The Mobile Networks division faced significant challenges in the first quarter, with net sales falling by 37% in constant currency, primarily due to reduced spending in North America and India. The slowdown in India was anticipated following the rapid deployment of 5G in the first half of 2023, and the outlook for the region remains unchanged for the full year. However, the division experienced a robust gross margin of 42%, a notable improvement from 34% in the previous year. This improvement was partly due to a favorable shift in regional and product mix and partly due to exceptionally low indirect costs of sales. The division expects the first quarter to be the lowest point in demand, with activities expected to pick up progressively through the rest of 2024.

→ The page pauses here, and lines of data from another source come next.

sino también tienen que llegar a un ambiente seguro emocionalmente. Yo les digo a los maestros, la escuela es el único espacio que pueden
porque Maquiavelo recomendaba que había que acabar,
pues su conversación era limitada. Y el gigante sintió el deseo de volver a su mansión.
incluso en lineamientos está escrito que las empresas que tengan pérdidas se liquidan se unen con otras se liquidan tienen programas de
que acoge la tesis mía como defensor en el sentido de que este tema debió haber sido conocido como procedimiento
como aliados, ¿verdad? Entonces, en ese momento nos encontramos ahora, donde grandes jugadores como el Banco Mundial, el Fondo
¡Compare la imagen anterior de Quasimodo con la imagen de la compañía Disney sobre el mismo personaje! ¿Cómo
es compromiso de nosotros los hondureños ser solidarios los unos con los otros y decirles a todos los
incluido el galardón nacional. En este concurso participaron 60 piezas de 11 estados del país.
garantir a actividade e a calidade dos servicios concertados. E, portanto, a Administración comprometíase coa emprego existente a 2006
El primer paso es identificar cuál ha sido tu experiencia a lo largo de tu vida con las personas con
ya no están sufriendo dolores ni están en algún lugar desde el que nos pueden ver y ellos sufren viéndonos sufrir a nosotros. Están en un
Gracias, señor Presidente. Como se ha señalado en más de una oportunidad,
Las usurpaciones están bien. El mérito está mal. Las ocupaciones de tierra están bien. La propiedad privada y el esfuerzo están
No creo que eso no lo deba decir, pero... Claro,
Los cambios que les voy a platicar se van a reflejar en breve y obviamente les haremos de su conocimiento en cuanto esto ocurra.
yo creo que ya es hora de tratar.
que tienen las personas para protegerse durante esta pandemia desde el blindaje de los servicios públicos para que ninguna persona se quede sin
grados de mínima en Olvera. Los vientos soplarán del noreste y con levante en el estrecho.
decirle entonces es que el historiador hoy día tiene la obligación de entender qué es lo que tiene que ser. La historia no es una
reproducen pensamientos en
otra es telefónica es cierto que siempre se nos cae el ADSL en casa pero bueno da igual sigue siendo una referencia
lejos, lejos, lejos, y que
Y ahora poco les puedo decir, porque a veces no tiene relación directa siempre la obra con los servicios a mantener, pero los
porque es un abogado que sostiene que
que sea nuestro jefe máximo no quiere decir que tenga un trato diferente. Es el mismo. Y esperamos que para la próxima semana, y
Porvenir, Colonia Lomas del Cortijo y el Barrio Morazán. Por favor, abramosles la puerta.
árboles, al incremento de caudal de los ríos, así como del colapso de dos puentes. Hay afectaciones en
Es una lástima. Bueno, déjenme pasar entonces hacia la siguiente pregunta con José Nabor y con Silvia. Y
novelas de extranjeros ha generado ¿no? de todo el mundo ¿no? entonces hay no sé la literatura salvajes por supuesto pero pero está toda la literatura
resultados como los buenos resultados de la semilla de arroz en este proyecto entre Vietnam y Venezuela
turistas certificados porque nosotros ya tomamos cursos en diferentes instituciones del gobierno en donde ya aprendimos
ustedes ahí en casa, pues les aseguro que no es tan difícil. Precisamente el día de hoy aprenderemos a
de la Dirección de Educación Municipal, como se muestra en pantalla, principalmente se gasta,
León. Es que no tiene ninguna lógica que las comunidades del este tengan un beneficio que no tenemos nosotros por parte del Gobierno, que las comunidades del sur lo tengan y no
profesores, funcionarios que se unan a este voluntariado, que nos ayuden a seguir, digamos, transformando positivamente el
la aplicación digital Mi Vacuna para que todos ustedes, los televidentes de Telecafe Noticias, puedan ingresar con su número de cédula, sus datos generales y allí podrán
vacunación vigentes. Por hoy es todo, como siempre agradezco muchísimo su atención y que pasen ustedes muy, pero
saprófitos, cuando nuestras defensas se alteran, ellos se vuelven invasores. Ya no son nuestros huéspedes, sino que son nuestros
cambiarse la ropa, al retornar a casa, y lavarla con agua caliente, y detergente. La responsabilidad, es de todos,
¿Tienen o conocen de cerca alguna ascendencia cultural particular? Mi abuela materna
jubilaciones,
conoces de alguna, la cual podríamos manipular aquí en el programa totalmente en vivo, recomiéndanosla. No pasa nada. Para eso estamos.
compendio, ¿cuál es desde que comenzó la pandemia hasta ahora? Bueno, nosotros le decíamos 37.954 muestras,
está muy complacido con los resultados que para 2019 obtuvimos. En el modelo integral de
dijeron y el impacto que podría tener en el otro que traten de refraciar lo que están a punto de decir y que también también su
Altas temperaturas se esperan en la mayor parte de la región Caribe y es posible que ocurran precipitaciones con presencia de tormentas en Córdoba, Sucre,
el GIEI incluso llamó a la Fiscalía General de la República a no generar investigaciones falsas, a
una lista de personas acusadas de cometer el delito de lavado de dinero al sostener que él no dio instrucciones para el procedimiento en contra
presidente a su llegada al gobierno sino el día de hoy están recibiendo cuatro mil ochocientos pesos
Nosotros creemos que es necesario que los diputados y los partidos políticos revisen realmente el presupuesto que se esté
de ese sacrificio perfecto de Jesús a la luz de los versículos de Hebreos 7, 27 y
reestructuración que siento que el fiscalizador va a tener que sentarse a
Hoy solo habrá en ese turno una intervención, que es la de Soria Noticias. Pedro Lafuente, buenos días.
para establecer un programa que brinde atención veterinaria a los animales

Network Infrastructure Division

The Network Infrastructure division of Nokia has shown promising signs of recovery, continuing the momentum of improved order intake from the end of the previous year into the first quarter. This uptick in orders contributed to year-on-year growth and an increased backlog. Specifically, the Fixed Networks segment has a positive outlook for 2024, often being an early indicator of market recovery. Conversely, the Optical Networks segment may experience a slower recovery. Despite broader economic challenges, the division is optimistic about returning to net sales growth in 2024, particularly with a stronger performance expected in the second half of the year.

Nokia Technologies Division

Nokia Technologies had an exceptionally strong start to the year, underscored by several significant patent licensing agreements. These deals boosted the division's annual licensing net sales run-rate from between EUR 0.9 to 1.0 billion in the fourth quarter of the previous year to approximately EUR 1.3 billion in the first quarter. The division also recorded over EUR 400 million in catch-up net sales during this period. With the smartphone licensing renewal cycle now complete and no major renewals on the horizon for several years, Nokia Technologies is poised for a period of stability. Looking forward, the division plans to focus its efforts on expanding into new growth areas, aiming to elevate its annual licensing net sales run-rate to between EUR 1.4 to 1.5 billion in the mid-term.

Cloud and Network Services Division

The Cloud and Network Services division began the year slowly, impacted by the challenging spending environment. Nevertheless, the division is witnessing improving order intake and momentum in its pipeline. A significant development has been progress with the Network as Code platform, which enables operators to monetize their 5G investments by offering developers advanced API access to the network. This platform has already attracted 11 operators, with many more in active discussions, promising new revenue streams and strategic growth in the future.

"We have been executing quickly on the operating model changes we announced back in October along with our cost savings roadmap. These actions, combined with our expectation for improved net sales growth in the second half of the year, supported by our order backlog, mean we are solidly on track to achieve our full year comparable operating profit outlook of EUR 2.3 to 2.9 billion and free cash flow conversion of 30% to 60%," stated Nokia CEO Pekka Lundmark.